Altogether our data support that our in vitro assay on 158N cells, which is rapid and easy to standardize, could be used as a screening test in order to distinguish and identify oils with different biological activities.
In addition, the present study provides new data that reinforce the interest in the use of MTSO for the prevention of neurodegenerative diseases. The chemical profile of MTSO was quite similar in the three areas of Tunisia studied (Bizerte, Zaghouan, and Sousse), and revealed the presence of fatty acids, polyphenols, phytosterols, and tocopherols capable of attenuating the side effects associated with neurodegeneration (oxidative stress, mitochondrial dysfunction, and apoptosis/autophagy). These chemical characteristics reinforce the interest in the potential of MTSO to prevent age-related diseases including neurodegenerative diseases, since several of its compounds are theoretically capable of crossing the blood–brain barrier and have been shown to have neurotrophic (cytoprotective + differentiating) properties on nerve cells, mainly oleic acid and polyphenols [
90,
91]. In addition, MTSO has antioxidant properties and is also capable of counteracting 7KC- and 24S-induced oxiapoptophagy in 158N murine oligodendrocytes.
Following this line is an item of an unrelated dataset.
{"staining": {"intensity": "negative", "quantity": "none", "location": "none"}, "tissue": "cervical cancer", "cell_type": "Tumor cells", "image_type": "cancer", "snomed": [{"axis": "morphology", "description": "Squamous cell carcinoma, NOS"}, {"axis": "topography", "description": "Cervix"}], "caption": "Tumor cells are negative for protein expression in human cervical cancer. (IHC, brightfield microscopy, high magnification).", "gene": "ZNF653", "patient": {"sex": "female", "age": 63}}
Since 7KC and 24S can be increased in patients with neurodegenerative diseases, the cytoprotective effects of MTSO against the toxic effects of 7KC and 24S suggest that MTSO may have beneficial effects related to preventing or slowing down the development of 7KC- and 24S- associated neurodegenerative diseases. In addition, the results obtained on the cytoprotective effects of milk thistle seed oil on 158N cells encourage us to develop more elaborate cell models that take into account the selective passage of certain oil compounds through the blood–brain barrier. Models mimicking the blood–brain barrier by combining endothelial cells, pericytes, and nerve cells [
92,
93,
94] should provide a more accurate evaluation of the activity of MTSO on brain cells under normal and pathologic conditions induced by mechanical, physical and/or chemical agents.